Teen Sports: The Stress and Anxiety Around Tryouts Doesn’t Just Affect the Kids

kids sports tryouts stress


It’s not (just) the thousands of dollars.

It’s not the hours traveling to and from weekly practices.

It’s not the extra training sessions at odd hours.

It’s not the sacrifice of every summer weekend.


It’s the tryouts.


And it’s the unspoken reality that it’s not just your kid who is trying out for the travel team. It’s the justified fear that you are part of the equation as to whether or not your child will be offered a spot on the team.


August is the month of softball tryouts here in Illinois. And it’s a frantic few weeks of tryouts and roster compilations. You would think it all has to do with the girls and their talents, but let’s be real. That’s not the whole picture.


Here’s how I see it. The first spots on a team go to (if applicable) the coaches’ kids. The next spots are filled by the elite athletes. These are the players who are head and shoulders above the crowd, and they are offered spots purely on their talent and skill set. Save a spot or two for the players whose parents are in “the inner circle” with the coach. Let’s say those criteria cover 10 out of the 13 girls on the squad. Three spots remain, and ten girls are left. 


And this is where my stomach starts to hurt a little.

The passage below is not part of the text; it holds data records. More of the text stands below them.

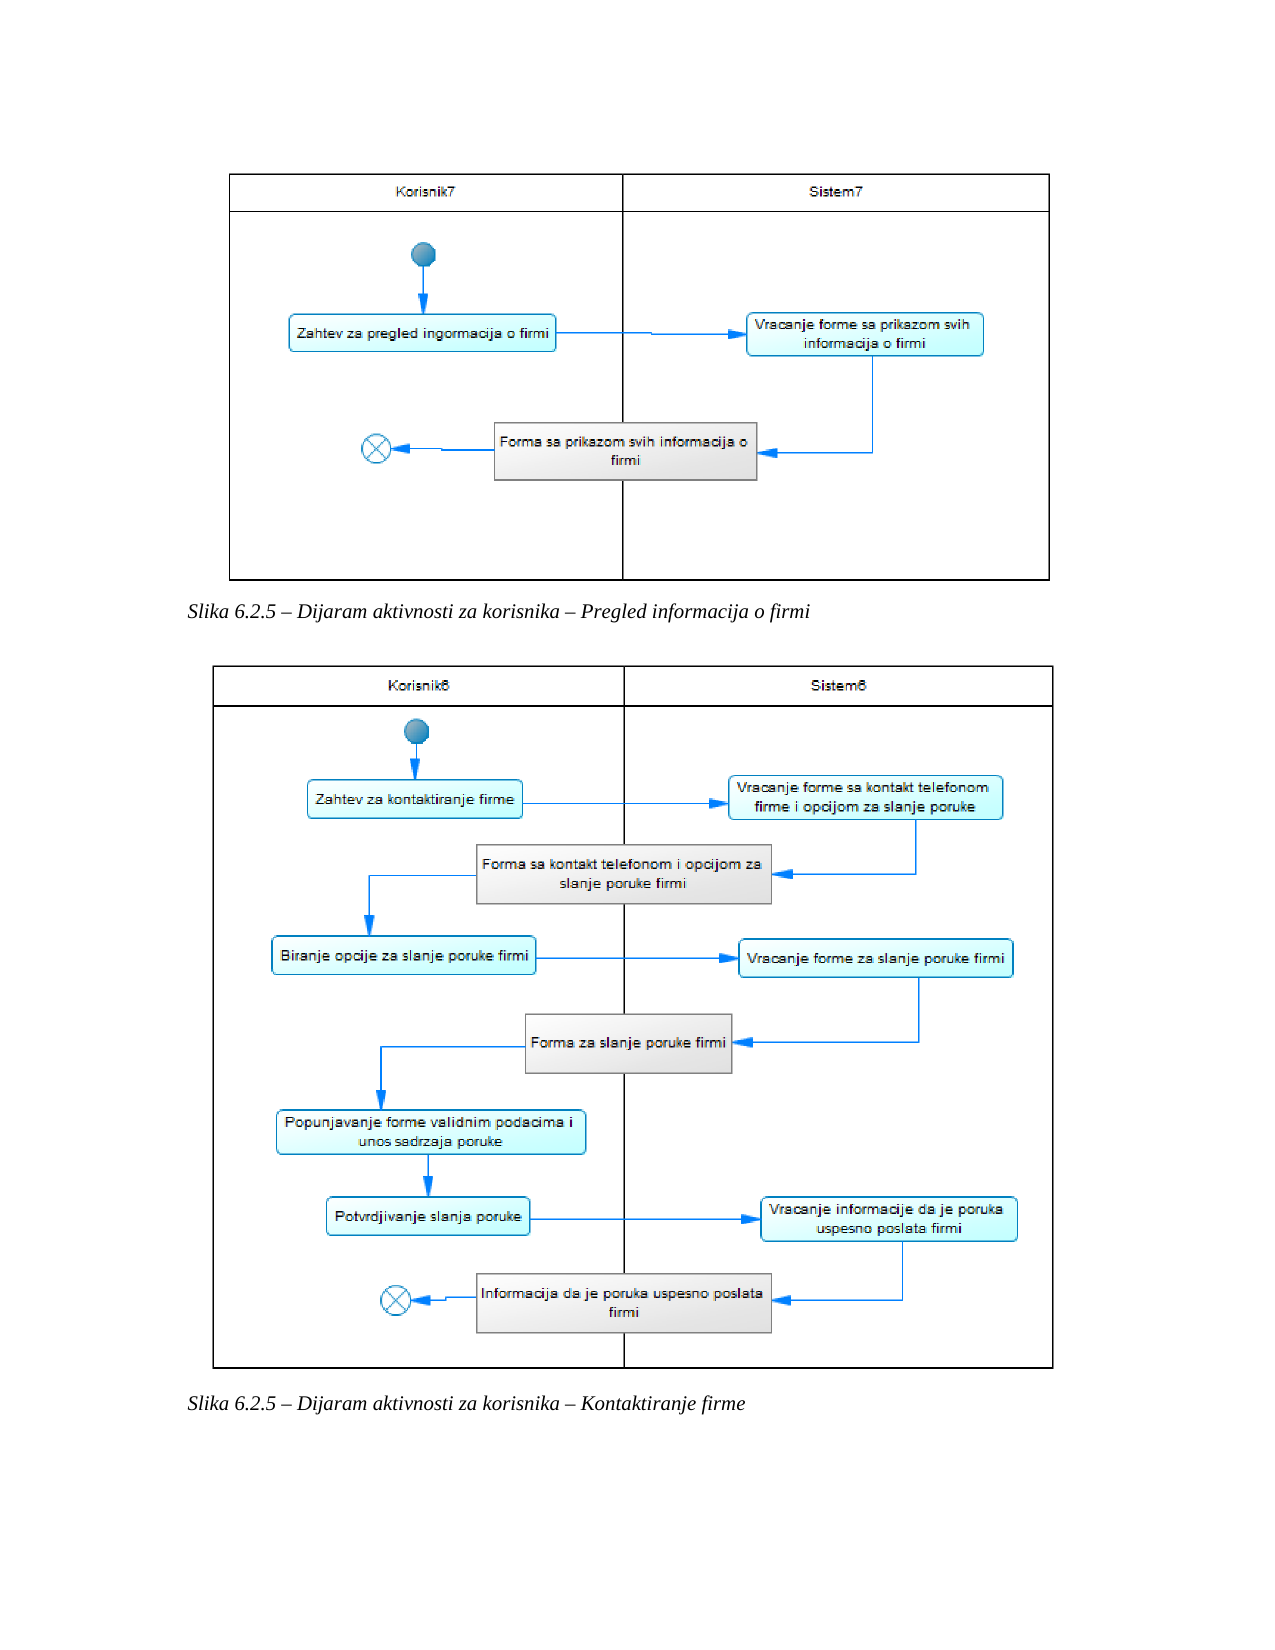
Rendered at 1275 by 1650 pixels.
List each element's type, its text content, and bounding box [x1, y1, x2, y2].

picture [187, 646, 1087, 1392]
picture [187, 150, 1088, 599]
text Slika 6.2.5 – Dijaram aktivnosti za korisnika – Pregled informacija o firmi [187, 599, 1087, 623]
text Slika 6.2.5 – Dijaram aktivnosti za korisnika – Kontaktiranje firme [187, 1392, 1087, 1415]
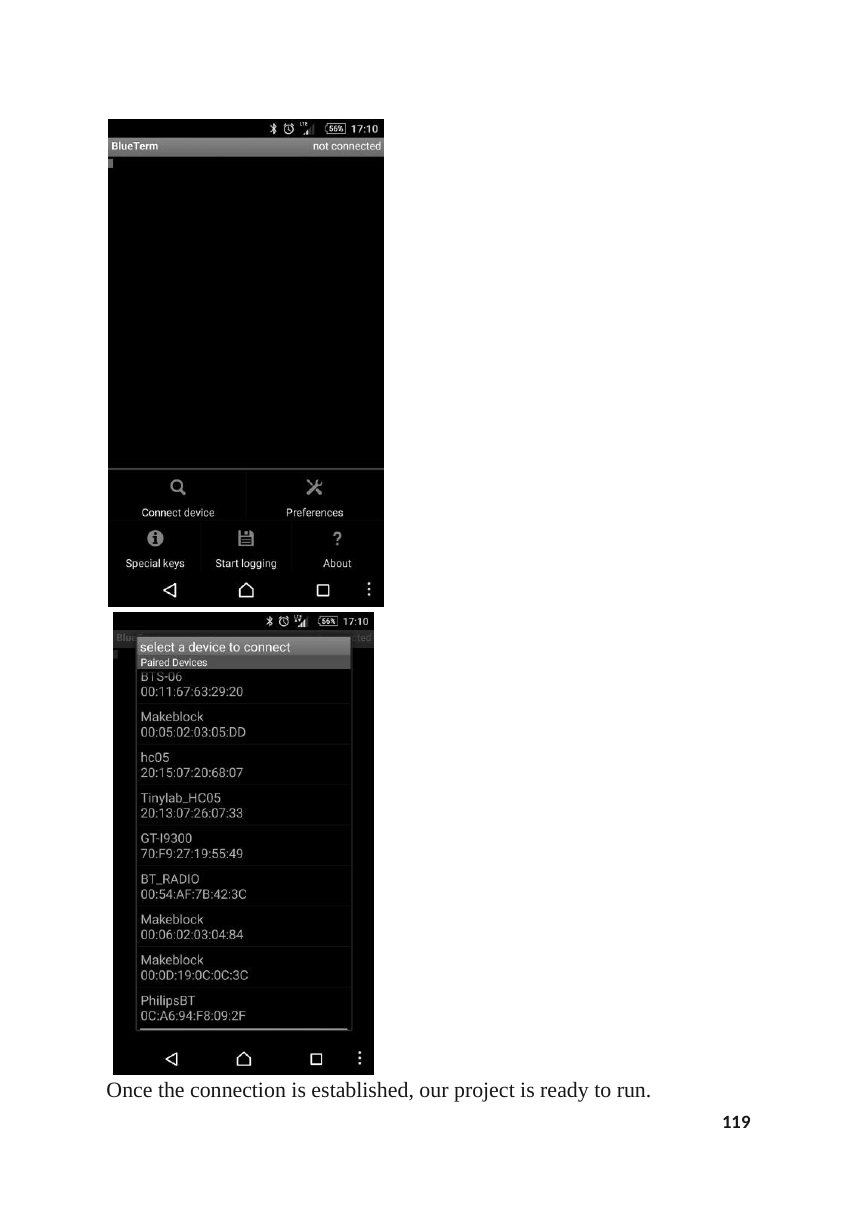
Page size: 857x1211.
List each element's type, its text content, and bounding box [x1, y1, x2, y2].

text Once the connection is established, our project is ready to run. [106, 1077, 750, 1102]
picture [113, 612, 374, 1075]
picture [108, 119, 384, 607]
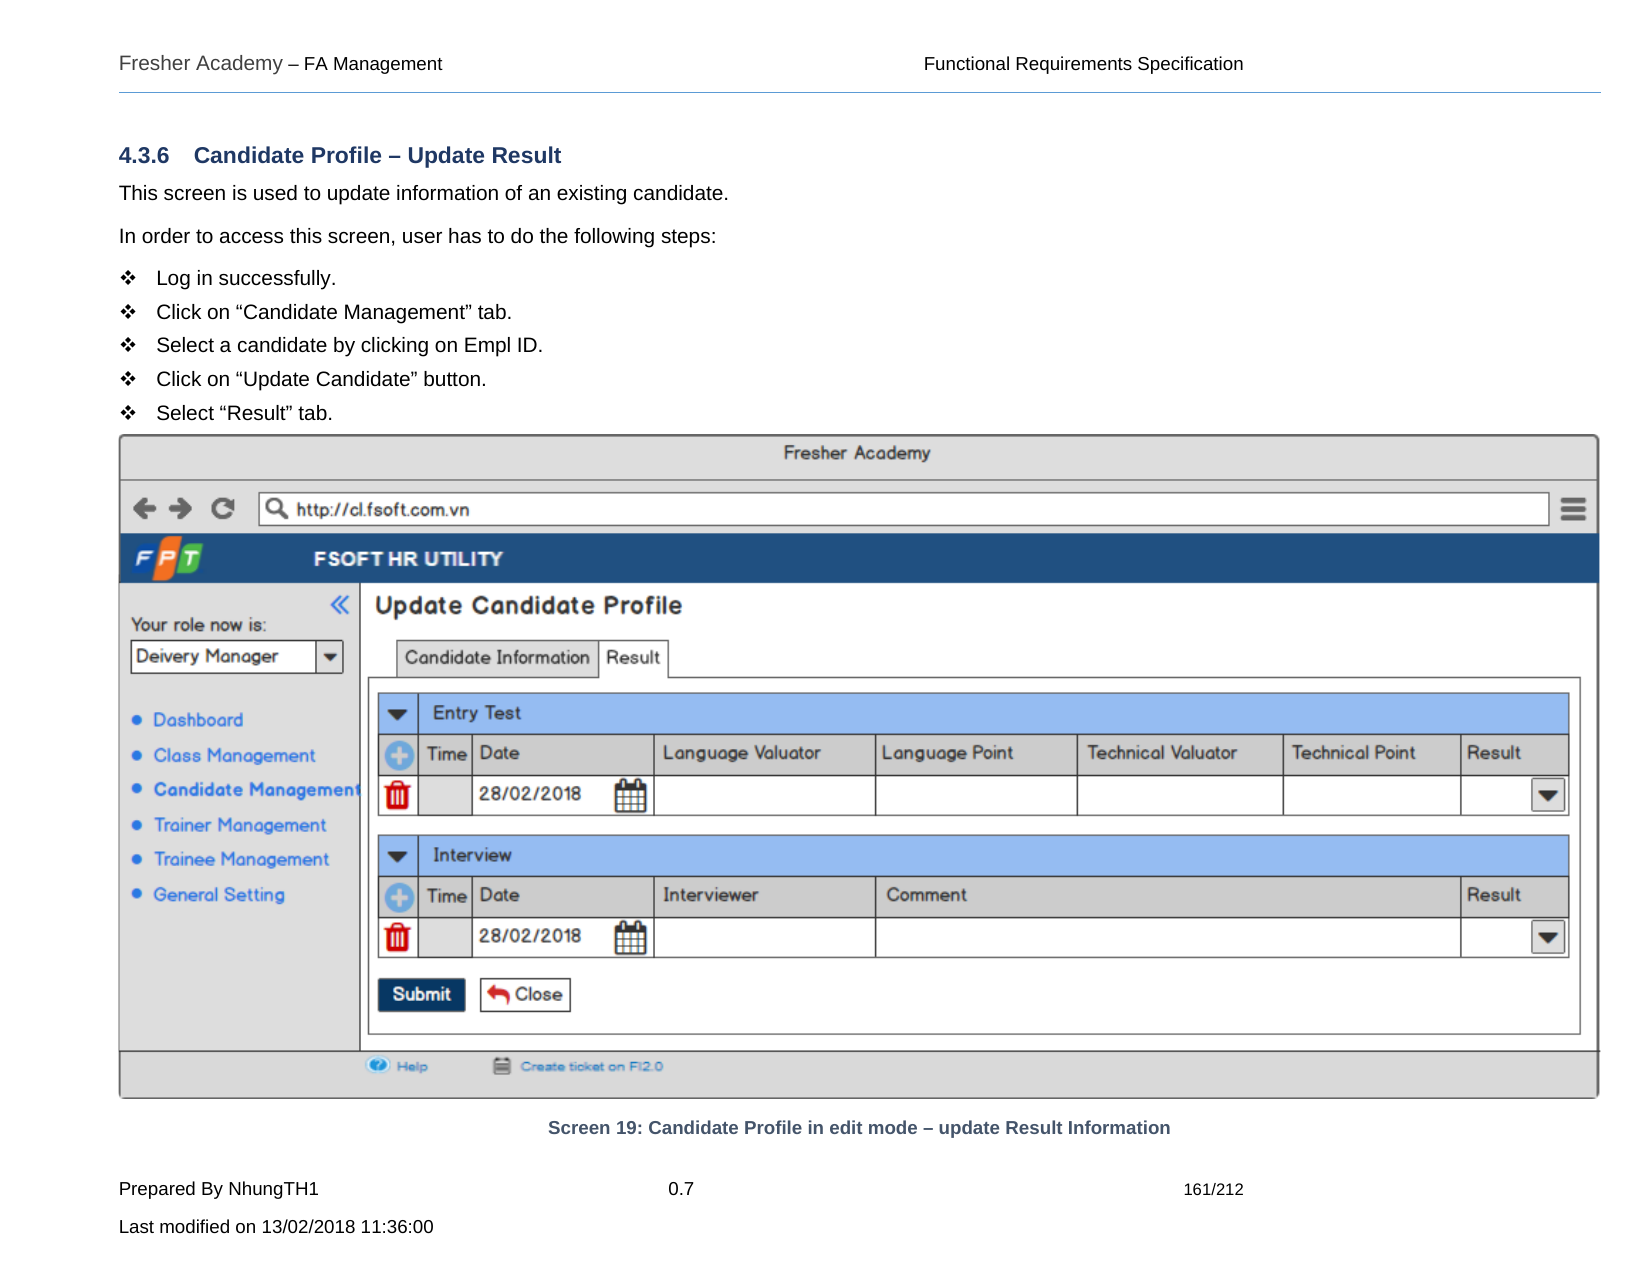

When coaches fill those final spots, the scary truth is that we as parents matter. I mean, no one’s going to come out and admit it – at least when they’re sober. I was once privy to a conversation where a youth hockey coach clinked glasses with the host and declared, “Max will always be on my team. You, hands down, have the biggest house and best bar for parties.” Everyone laughed. I inwardly cringed. He verbalized a fear that gnaws away at the moms of athletes.


For twenty years, I’ve watched the coaches at my school roster their sports teams. Choosing the first players is pretty straightforward – he can shoot a three-pointer, she’s an amazing dribbler. By the time they get to the bottom of the roster, additional information is always a factor – particularly facts about their family. Is their mom on the school board? Is their dad a crazy, unrestrained fan? Is a parent available to help carpool players to away games? Are they just a really nice family in our district? Answers to these questions ABOUT PARENTS help coaches round out their rosters.


So, back to me. My daughter is a solid softball player, but she’s not a standout. She is going to be one of the final four girls added to the roster. So, if you’ve been following along – you know what that means: my husband and I might tip the balance as the coaches consider who makes it and who is cut. During the week of tryouts, this unspoken reality finds its nagging voice, accusing me as I try to fall asleep:


What were you thinking at the Iowa tournament in July when you skipped the after-game party and escaped to your hotel room to READ A BOOK? That antisocial decision doesn’t bode well for your child…




You’re so lazy – you should have tried harder to find some corporate sponsors for the team! Maybe it’s not too late to offer to be the devoted mom who tirelessly fundraises for the team…




You need to send your husband out to bond with the other dads and buy some rounds of beer! I wonder what the secret is to get into the “inner circle” of the team parents …




OH MY WORD! You didn’t even bake cookies shaped like softballs with the girls’ names and numbers iced on each one? What kind of a slacker mom are you?


Last week, a friend of mine sent me this heartbreaking text when her daughter didn’t make a particular travel team: 


“I really liked the coaches but think I may have been too pushy sending an email. I was trying to be nice about how perfect I felt (Megan) would be on their team but my husband said I may have seemed pushy.” 


Megan’s mom loved the coaches at the tryout and wanted to advocate for her daughter to be part of such a positive organization. Now she’s left with the nagging feeling that her email is why her daughter wasn’t chosen. And, if she hadn’t sent the email – and her daughter faced the same disappointing outcome – she would be left second-guessing whether or not she should have reached out.


Like Megan’s mom, we all want our kids to have the best opportunities. We don’t want to be a part of the equation, but here we are. For now, my daughter still loves softball and being able to play year-round has been a joy for her. The team she hopes to make again for 2020 has a coach whom she adores. He is a positive role model, and he’s helped to elevate her play to the next level. According to her dad, she did well at tryouts, and he thinks she’ll make the team without a problem.


We will find out if he’s right on Monday. I just hope we’ve all done our best to make it happen.